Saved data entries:
_ _ _ _ _ _ _
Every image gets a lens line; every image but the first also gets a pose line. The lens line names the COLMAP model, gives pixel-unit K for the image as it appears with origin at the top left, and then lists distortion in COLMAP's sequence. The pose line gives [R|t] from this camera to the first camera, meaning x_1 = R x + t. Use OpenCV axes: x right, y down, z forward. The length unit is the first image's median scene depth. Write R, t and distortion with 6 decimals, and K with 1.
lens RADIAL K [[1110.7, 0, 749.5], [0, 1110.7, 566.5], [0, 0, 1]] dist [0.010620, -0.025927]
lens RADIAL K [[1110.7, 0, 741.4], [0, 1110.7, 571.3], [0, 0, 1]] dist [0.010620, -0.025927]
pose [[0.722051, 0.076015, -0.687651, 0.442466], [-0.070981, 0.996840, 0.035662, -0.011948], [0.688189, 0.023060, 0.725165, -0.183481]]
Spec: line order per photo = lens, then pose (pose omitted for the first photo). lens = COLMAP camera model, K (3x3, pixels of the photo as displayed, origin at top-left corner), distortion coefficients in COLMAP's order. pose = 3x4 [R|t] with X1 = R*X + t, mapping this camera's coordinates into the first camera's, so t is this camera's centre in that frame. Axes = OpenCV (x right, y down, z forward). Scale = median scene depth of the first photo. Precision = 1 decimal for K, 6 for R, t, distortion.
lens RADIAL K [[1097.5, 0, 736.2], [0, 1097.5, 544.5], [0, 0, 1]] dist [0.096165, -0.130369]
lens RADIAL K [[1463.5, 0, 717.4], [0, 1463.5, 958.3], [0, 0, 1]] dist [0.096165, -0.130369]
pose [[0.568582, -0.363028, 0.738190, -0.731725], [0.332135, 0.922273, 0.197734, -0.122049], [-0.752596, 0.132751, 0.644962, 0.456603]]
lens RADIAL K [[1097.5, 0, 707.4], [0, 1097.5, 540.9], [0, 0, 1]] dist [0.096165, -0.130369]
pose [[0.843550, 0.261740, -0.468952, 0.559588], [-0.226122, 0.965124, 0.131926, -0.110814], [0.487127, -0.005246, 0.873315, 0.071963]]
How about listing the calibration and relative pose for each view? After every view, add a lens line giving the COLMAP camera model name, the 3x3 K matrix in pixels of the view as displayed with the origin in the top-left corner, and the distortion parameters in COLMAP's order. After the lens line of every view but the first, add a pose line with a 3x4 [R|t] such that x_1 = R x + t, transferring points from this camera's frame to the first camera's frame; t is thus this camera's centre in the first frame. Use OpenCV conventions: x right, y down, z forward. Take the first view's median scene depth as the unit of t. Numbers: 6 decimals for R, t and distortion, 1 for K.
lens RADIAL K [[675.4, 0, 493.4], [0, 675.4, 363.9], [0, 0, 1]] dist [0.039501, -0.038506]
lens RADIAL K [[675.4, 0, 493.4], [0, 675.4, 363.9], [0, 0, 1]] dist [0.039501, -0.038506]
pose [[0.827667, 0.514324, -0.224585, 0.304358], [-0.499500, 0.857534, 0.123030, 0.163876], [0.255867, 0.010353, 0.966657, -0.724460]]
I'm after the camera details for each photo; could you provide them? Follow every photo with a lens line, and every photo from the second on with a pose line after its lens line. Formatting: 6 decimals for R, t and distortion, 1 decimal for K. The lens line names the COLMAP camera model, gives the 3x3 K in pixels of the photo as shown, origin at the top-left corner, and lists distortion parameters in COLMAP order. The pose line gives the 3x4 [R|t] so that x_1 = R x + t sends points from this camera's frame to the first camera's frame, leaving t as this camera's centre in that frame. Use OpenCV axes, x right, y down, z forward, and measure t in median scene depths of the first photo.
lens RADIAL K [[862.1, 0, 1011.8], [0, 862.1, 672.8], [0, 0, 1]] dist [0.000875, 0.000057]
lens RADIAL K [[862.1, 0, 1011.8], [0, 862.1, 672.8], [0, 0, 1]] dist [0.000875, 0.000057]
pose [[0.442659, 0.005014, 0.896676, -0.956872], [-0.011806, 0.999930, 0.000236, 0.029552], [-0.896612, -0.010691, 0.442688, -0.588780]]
_ _ _ _ _ _ _
(EXERCISE GOAL) Rewrite the lines starting at the first one and ending at the line that contains "566.5], [0, 0, 1]] dist [0.010620, -0.025927]". Switch "image" to "photo" and keep everything else the same.

(ANSWER BOX)
Every photo gets a lens line; every photo but the first also gets a pose line. The lens line names the COLMAP model, gives pixel-unit K for the photo as it appears with origin at the top left, and then lists distortion in COLMAP's sequence. The pose line gives [R|t] from this camera to the first camera, meaning x_1 = R x + t. Use OpenCV axes: x right, y down, z forward. The length unit is the first photo's median scene depth. Write R, t and distortion with 6 decimals, and K with 1.
lens RADIAL K [[1110.7, 0, 749.5], [0, 1110.7, 566.5], [0, 0, 1]] dist [0.010620, -0.025927]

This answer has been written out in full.